Purposes of Conflict Resolution Education

To fulfill their mission of educating youth and preparing them to function effectively in adult society, schools must first be safe places. Our schools are challenged to provide an environment in which:
  • Each learner can feel physically and psychologically free from threats and danger and can find opportunities to work and learn with others for the mutual achievement of all.
  • The diversity of the school's population is respected and celebrated.


Conflict resolution programs can help schools promote both the individual behavioral change necessary for responsible citizenship and the systemic change necessary for a safe learning environment.

Responsible Citizenship

The ability to resolve disputes effectively and nonviolently is central to the peaceful expression of human rights. Conflict resolution can be viewed as a responsibility of law-abiding members of our society. Responsible citizens in a democracy express their concerns peacefully and seek resolutions to problems that take into account common interests and recognize the human dignity of all involved.

Schools can be places where children learn to live in civil association with one another and prepare to assume their future roles as parents, as community members and leaders, and as productive members of the workforce. Conflict resolution skills are essential to public life in schools, communities, and workplaces. These skills encompass more than a set of complex problem-solving processes. The ability to resolve larger issues depends, at least to some extent, on how people deal with each other daily. Building effective relationships among citizens is important not just for reaching agreements, but for shaping how people choose to disagree.

Education can be turned into a force for reducing intergroup conflict. It can emphasize common characteristics and goals and can broaden our understanding of diverse cultures, even in circumstances of conflict. The question is whether human beings can develop a constructive orientation toward those outside their group while maintaining the values of group allegiance and identity. It seems reasonable to believe that, in spite of very bad habits from the past and very bad models in the present, we can indeed learn new habits of mind: "It is not too late for a paradigm shift in our outlook toward human conflict. Perhaps it is something like learning that the earth is not flat. Such a shift in child development and education . . . might at long last make it possible for human groups to learn to live together in peace and mutual benefit."

Many conflicts in schools arise out of differences. Cultural conflicts are based on differences in national origin or ethnicity. Social conflicts are based on differences in gender, sexual orientation, class, and physical and mental abilities. Personal and institutional reactions to differences often take the form of prejudice, discrimination, harassment, and even hate crimes. These conflicts are complex because they are rooted not only in prejudice and discrimination related to cultural and social differences but also in the resulting structures and relationships of inequality and privilege. Conflict resolution education programs provide a framework for addressing these problems. The programs promote respect and acceptance through new ways of communicating and understanding.

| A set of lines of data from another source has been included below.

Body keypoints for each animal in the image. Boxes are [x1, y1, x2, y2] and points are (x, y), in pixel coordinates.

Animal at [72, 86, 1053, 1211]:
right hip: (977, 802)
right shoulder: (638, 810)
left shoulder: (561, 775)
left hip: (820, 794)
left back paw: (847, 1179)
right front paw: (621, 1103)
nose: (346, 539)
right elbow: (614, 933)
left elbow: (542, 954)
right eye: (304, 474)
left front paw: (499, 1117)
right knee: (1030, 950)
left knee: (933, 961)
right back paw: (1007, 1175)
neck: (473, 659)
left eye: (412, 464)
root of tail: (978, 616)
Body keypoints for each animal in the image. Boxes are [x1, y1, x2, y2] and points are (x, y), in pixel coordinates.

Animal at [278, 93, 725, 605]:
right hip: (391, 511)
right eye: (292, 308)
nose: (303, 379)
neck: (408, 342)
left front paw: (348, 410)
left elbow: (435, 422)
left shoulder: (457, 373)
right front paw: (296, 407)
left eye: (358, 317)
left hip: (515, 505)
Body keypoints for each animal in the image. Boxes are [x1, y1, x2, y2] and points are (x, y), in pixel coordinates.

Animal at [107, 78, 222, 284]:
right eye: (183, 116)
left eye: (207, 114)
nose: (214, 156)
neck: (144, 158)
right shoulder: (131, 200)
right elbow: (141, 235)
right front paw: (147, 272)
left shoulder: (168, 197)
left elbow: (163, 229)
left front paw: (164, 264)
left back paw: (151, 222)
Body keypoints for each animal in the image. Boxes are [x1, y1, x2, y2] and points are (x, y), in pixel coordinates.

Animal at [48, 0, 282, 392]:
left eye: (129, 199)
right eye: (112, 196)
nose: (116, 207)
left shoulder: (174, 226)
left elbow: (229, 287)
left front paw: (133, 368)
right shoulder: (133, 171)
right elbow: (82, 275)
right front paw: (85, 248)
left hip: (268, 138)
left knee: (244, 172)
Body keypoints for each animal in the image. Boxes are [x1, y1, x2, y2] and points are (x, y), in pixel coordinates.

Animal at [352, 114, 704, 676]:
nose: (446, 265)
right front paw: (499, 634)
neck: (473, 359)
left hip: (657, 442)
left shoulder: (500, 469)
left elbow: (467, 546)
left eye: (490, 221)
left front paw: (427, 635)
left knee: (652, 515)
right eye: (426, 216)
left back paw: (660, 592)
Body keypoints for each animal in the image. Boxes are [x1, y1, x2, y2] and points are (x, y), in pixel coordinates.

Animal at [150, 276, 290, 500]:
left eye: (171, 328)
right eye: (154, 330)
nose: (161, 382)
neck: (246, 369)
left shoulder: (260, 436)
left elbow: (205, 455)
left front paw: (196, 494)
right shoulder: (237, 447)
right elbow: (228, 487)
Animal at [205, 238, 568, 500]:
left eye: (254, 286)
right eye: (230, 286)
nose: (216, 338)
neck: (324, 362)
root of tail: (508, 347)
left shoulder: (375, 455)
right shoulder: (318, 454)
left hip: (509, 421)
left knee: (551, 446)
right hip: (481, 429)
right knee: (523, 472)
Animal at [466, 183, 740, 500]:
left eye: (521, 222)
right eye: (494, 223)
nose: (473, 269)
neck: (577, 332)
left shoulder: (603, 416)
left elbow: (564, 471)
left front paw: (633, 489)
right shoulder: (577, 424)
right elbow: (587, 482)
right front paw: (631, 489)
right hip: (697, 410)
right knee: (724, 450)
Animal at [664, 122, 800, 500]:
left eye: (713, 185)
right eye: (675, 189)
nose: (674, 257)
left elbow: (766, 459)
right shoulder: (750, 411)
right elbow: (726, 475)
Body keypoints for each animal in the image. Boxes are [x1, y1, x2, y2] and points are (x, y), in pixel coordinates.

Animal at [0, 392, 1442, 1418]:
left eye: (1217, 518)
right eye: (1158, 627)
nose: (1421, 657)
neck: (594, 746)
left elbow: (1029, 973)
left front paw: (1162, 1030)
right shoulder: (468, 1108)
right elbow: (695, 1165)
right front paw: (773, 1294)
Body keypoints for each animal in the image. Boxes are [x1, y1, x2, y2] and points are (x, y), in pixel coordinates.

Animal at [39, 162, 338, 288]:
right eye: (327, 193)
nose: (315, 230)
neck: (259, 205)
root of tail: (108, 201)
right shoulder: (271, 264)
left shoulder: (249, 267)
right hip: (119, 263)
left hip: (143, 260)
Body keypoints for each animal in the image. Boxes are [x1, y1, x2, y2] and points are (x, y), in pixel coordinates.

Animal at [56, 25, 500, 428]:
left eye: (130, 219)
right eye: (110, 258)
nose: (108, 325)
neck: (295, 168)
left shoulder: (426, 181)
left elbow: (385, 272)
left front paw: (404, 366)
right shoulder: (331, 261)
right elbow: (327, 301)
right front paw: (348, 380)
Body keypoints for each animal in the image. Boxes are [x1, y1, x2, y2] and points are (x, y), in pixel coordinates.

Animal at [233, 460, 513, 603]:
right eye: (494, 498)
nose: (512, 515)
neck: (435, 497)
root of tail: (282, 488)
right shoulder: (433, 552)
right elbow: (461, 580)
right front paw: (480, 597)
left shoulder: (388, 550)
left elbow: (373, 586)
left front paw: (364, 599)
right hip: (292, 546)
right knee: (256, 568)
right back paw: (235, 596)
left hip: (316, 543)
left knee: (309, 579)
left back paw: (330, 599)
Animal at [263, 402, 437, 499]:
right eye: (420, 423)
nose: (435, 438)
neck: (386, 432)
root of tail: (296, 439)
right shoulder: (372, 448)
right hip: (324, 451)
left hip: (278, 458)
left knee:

Conflict resolution education offers schools strategies for responding affirmatively to the following questions:

  • Do members of school communities possess the skills and knowledge to create an environment in which diversity thrives and in which tolerance of differences is encouraged_

  • Do members share a cultivated willingness to accept the inevitable conflict that arises from differing values and cultures within the school community_

  • Are the participants in the school community convinced that conflict is an opportunity for growth, self-awareness, and development of understanding and respect for others_

  • Do the participants in the school community articulate a shared vision that conflicts are inevitable and that they enrich and strengthen school communities_

  • Young people must be challenged to believe and to act on the understanding that a nonviolent, multicultural society is a desirable, realistic goal.